La coopération policière
La directive vise, quant à elle, à concilier protection des données personnelles et échange entre les autorités répressives au sein de l'Union. Il est évident que les évènements survenus à Paris le 13 novembre 2013 ont mis en lumière la nécessité de l'échange d'informations dans le cadre de la lutte contre le terrorisme. Ils ne sont donc pas étrangers à l'accord intervenu dans ce domaine.
Le texte vise d'abord à simplifier le droit applicable par les autorités policières et judiciaires. C'est ainsi que le texte s'applique de manière indifférenciée aux flux transfrontières de données privées et aux informations transmises par des services policiers ou judiciaires étrangers. D'une manière générale, elle établit un secret des sources renforcé pour les autorités policières. C'est ainsi qu'elle peuvent refuser de confirmer ou d'infirmer qu'elles disposent de données personnelles, dans le but de ne pas compromettre les investigations en cours.
L'objet de la directive est, avant tout, de permettre aux forces de l'ordre des Etats membres d'échanger plus facilement les informations utiles aux enquêtes, et donc de faciliter la lutte contre le terrorisme et la grande criminalité.
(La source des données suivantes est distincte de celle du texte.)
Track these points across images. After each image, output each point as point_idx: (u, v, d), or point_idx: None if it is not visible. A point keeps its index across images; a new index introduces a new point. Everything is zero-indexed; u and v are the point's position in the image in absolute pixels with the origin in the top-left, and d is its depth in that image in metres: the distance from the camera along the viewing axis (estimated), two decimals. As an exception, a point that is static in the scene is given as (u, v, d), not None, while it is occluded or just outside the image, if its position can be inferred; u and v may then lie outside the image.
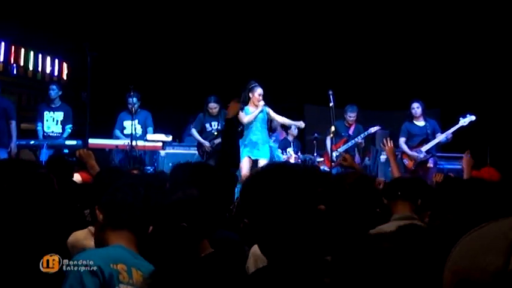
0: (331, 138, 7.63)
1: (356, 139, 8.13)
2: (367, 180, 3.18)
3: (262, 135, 7.05)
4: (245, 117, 6.98)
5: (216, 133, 7.79)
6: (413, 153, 7.78)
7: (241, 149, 6.52)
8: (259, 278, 1.43)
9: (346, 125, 8.27)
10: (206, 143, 7.81)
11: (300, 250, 1.43)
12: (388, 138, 5.23)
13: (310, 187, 1.50)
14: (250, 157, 6.95)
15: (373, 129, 8.22)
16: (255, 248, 2.37)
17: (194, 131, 7.91)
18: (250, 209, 1.49)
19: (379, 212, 3.09)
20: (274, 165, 1.63)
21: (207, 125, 7.88)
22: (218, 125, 7.79)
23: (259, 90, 7.05)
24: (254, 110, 7.04)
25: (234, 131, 3.52)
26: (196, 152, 8.15)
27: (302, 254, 1.42)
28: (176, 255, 1.99)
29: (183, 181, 2.75)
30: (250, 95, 7.06)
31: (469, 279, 0.76)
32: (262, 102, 7.02)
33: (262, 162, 6.79)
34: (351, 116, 8.22)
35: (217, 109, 7.77)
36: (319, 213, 1.48)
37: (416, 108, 7.81)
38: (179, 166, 2.99)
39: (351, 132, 8.29)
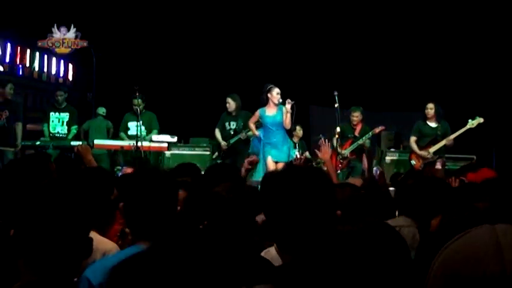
0: (337, 139, 7.62)
1: (360, 140, 8.12)
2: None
3: (282, 136, 7.05)
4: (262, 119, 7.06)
5: (232, 132, 7.91)
6: (423, 152, 7.75)
7: (261, 147, 6.94)
8: (277, 275, 1.43)
9: (353, 126, 8.28)
10: (222, 143, 7.90)
11: (317, 249, 1.46)
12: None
13: (331, 191, 1.52)
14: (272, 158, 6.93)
15: (377, 130, 8.21)
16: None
17: (217, 131, 8.03)
18: (272, 207, 1.51)
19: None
20: (298, 168, 1.66)
21: (226, 124, 8.02)
22: (236, 125, 7.91)
23: (276, 90, 7.03)
24: (272, 112, 7.00)
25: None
26: (203, 152, 8.28)
27: (318, 252, 1.45)
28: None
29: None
30: (269, 95, 7.02)
31: (465, 285, 0.77)
32: (280, 100, 6.96)
33: (281, 165, 6.72)
34: (354, 115, 8.24)
35: (233, 105, 7.82)
36: (336, 217, 1.51)
37: (430, 109, 7.79)
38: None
39: (356, 133, 8.28)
Dans ce cas, la directive se borne à rappeler les garanties élémentaires qui s'appliquent en matière de collecte et de conservations de données personnelles à des fins de sécurité publique. Au sein de l'Union, tout traitement de ce type de données devra ainsi respecter les principes de nécessité, de proportionnalité et de légalité, principes anciens qui figuraient déjà dans la loi française du 6 janvier 1978. Il en est de même du contrôle qui doit être assuré par des autorités nationales indépendantes, contrôle qui doit s'accompagner d'un droit à un recours juridictionnel.
Le standard européen des protection des données est, incontestablement, en cours de construction. Il est loin d'être parfait, mais on observe qu'il n'interdit pas aux Etats membres de mettre en oeuvre des règles plus exigeantes. Dans tous les cas, l'important est que ces textes établissent un droit effectif, c'est-à-dire un droit assorti de sanctions. En cas de non-respect des obligations imposées par le règlement, les autorités nationales pourront ainsi infliger aux sociétés concernées une amende allant jusqu'à 4 % de leur chiffre d'affaires. Le pourcentage peut sembler modeste, mais il peut conduire à une amende considérable pour les multinationales du secteur. Ces deux textes, qui devraient entrer en vigueur dans un délai de deux ans, devraient ainsi offrir aux autorités de protection des Etats membres un instrument fort utile pour faire comprendre aux entreprises du secteur que l'Europe n'est pas seulement un territoire colonisé par le droit américain mais un espace juridique autonome.